Predictive analytics is a form of advanced analytics that helps to get information from existing data sets in order to dictate patterns and forecast future outcomes and trends. Marketing, insurance companies and financial services have also been users of predictive analytics, as have large search engine and online services providers.
When ML drives predictive analytics in e-commerce, it can reverse-engineer customer behavior to drive enhanced experiences by analyzing data generated from multiple sources (including websites, mobile apps, social media, and the Internet of Things) in real time.
How does this work? Let’s take a look.
a. Predictive Analytics Enables Personalized Customer Journeys
The insights gained from customer data (past behavior, expectations, and desires) will help you tailor online shopping experiences to perfectly fit the profile of each customer. Delivering Personalization at such a granular level can boost brand loyalty and improve customer retention rates.
For example, almost 80% of what’s watched on Netflix is based on recommendations. This approach has helped the company save as much as a billion dollars in value thanks to customer retention.

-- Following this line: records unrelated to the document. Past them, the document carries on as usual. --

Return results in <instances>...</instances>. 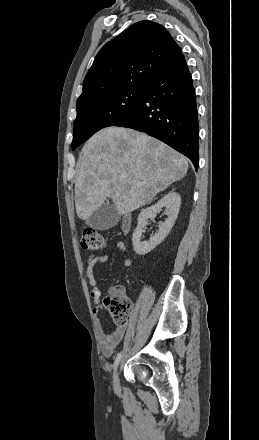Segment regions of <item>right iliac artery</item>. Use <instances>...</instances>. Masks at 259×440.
Masks as SVG:
<instances>
[{"label": "right iliac artery", "mask_w": 259, "mask_h": 440, "mask_svg": "<svg viewBox=\"0 0 259 440\" xmlns=\"http://www.w3.org/2000/svg\"><path fill=\"white\" fill-rule=\"evenodd\" d=\"M121 356H122L121 352L117 354V357H116V359L114 361V371L117 369V366H118V364L120 362Z\"/></svg>", "instance_id": "82829eb1"}]
</instances>
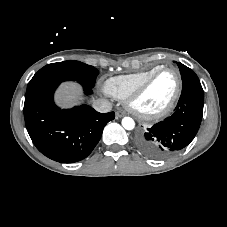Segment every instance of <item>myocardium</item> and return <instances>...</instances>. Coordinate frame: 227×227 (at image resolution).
<instances>
[{"mask_svg":"<svg viewBox=\"0 0 227 227\" xmlns=\"http://www.w3.org/2000/svg\"><path fill=\"white\" fill-rule=\"evenodd\" d=\"M165 71H173L177 76V87L176 91L172 97V99L169 101V103L162 109L155 111V112H145L141 111L137 106V101L141 98V96L146 92V90L149 88V86L152 84V82L163 72ZM182 76L179 70L175 67H169V66H163L156 70L154 73H152L150 76H148L128 97L126 101V105L128 109L134 113L136 116H138L141 119L144 120H157L161 119L165 116H167L175 107L177 104L181 93H182Z\"/></svg>","mask_w":227,"mask_h":227,"instance_id":"obj_1","label":"myocardium"}]
</instances>
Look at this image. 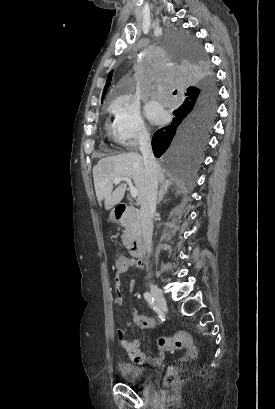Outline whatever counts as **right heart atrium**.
Wrapping results in <instances>:
<instances>
[{"label":"right heart atrium","mask_w":275,"mask_h":409,"mask_svg":"<svg viewBox=\"0 0 275 409\" xmlns=\"http://www.w3.org/2000/svg\"><path fill=\"white\" fill-rule=\"evenodd\" d=\"M115 129L123 152H135L150 138V127L140 109L128 100H120L113 108Z\"/></svg>","instance_id":"right-heart-atrium-1"}]
</instances>
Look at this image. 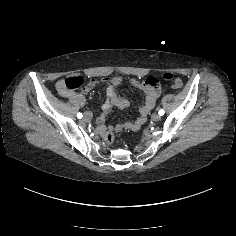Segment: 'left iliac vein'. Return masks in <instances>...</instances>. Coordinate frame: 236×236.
Returning a JSON list of instances; mask_svg holds the SVG:
<instances>
[{
    "instance_id": "1",
    "label": "left iliac vein",
    "mask_w": 236,
    "mask_h": 236,
    "mask_svg": "<svg viewBox=\"0 0 236 236\" xmlns=\"http://www.w3.org/2000/svg\"><path fill=\"white\" fill-rule=\"evenodd\" d=\"M160 118H161V116H160L158 113H153V114L151 115V119H152L153 121H159Z\"/></svg>"
}]
</instances>
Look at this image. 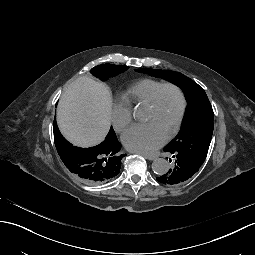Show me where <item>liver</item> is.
Masks as SVG:
<instances>
[{
  "instance_id": "6515ba94",
  "label": "liver",
  "mask_w": 255,
  "mask_h": 255,
  "mask_svg": "<svg viewBox=\"0 0 255 255\" xmlns=\"http://www.w3.org/2000/svg\"><path fill=\"white\" fill-rule=\"evenodd\" d=\"M111 94L89 77H79L63 93L57 112L64 136L82 147L99 144L111 123Z\"/></svg>"
}]
</instances>
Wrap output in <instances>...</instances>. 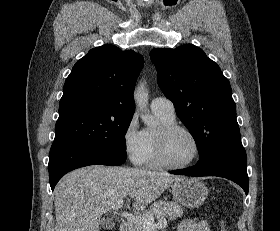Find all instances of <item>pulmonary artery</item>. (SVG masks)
Segmentation results:
<instances>
[{
  "label": "pulmonary artery",
  "instance_id": "pulmonary-artery-1",
  "mask_svg": "<svg viewBox=\"0 0 280 231\" xmlns=\"http://www.w3.org/2000/svg\"><path fill=\"white\" fill-rule=\"evenodd\" d=\"M153 112L168 117H175V107L171 100L165 97H157L151 102Z\"/></svg>",
  "mask_w": 280,
  "mask_h": 231
}]
</instances>
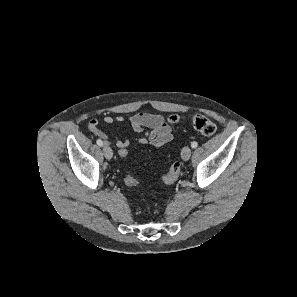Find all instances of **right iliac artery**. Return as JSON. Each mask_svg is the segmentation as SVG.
I'll list each match as a JSON object with an SVG mask.
<instances>
[{
	"mask_svg": "<svg viewBox=\"0 0 297 297\" xmlns=\"http://www.w3.org/2000/svg\"><path fill=\"white\" fill-rule=\"evenodd\" d=\"M96 142H97L98 146H100V147H101V146H103V141H102V140H100V139H97V141H96Z\"/></svg>",
	"mask_w": 297,
	"mask_h": 297,
	"instance_id": "obj_1",
	"label": "right iliac artery"
}]
</instances>
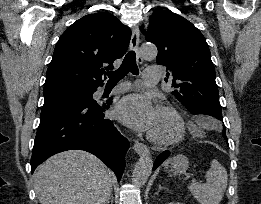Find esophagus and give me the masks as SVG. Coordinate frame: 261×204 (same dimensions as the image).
Listing matches in <instances>:
<instances>
[{
    "instance_id": "obj_1",
    "label": "esophagus",
    "mask_w": 261,
    "mask_h": 204,
    "mask_svg": "<svg viewBox=\"0 0 261 204\" xmlns=\"http://www.w3.org/2000/svg\"><path fill=\"white\" fill-rule=\"evenodd\" d=\"M139 28L136 26L132 30L131 40H130V50L135 51L137 53V60L140 64L143 63V59L140 57L138 53L139 48ZM133 149L136 153H138L140 156H147L150 154V151L148 147L141 143L136 141L133 145Z\"/></svg>"
}]
</instances>
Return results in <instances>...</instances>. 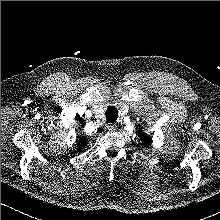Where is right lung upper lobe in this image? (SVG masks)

Online retail giant Amazon has been effectively leveraging its comprehensive collaborative-filtering engine for years in order to make accurate recommendations. This approach has helped the company up-sell and cross-sell successfully.
If we take Amazon’s category of DVDs, for example, recommendations of similar movies purchased by other customers have helped generate as much as 35% of the sales annually.
Now the company wants to take this to the next level by leveraging predictive analytics to ship products to customers even before they buy anything. While anticipatory shipping sounds like something out of a science fiction movie, it has the potential to enhance the brand’s free one-day Prime delivery service.
In this scenario, Amazon will push its one-day shipping offer with popular items and categories like beach towels, beauty products, cleaning supplies, and similar.
b. Predictive Analytics Helps Improve Customer Lifetime Value
When you have the insights allowing you to make highly accurate predictions, you can have a better understanding of the Customer Lifetime Value, or CLV. For example, if a customer spends $20 a year on your products for ten years, then their CLV will be $200.
You can calculate this based on past purchasing behaviour and the products they are forecasted to buy in the future.
With the help of big data and smart algorithms, you can extend the CLV by doing the following:
- Enhancing customer experiences
- Funnelling traffic from social media platforms
- Recommending products that complement past purchases
- Segmenting your email and SMS subscription lists
When you’re alerted to the early signs of customer dissatisfaction, you can set your customer retention protocols in motion and reduce the churn rate.
c. Predictive Analytics Allows Brands to Augment and Refine Products
When you have an in-depth understanding of your customers’ expectations, your business will be well-placed to adapt your offering to meet the demands of your target market. Essentially, this will mean centralizing your resources on the most highly-demanded SKUs while balancing your investments in market research and new product development.
You can apply predictive analytics in all the areas mentioned above, so that your efforts complement each other for maximum effect. But none of these benefits can be possible without oceans of data and highly sophisticated intelligent algorithms.
The good news is that you don’t have to be a multinational corporation like Amazon to afford predictive analytics technologies. Even small and medium-sized enterprises can access smart insights to get ready for Black Friday and beyond.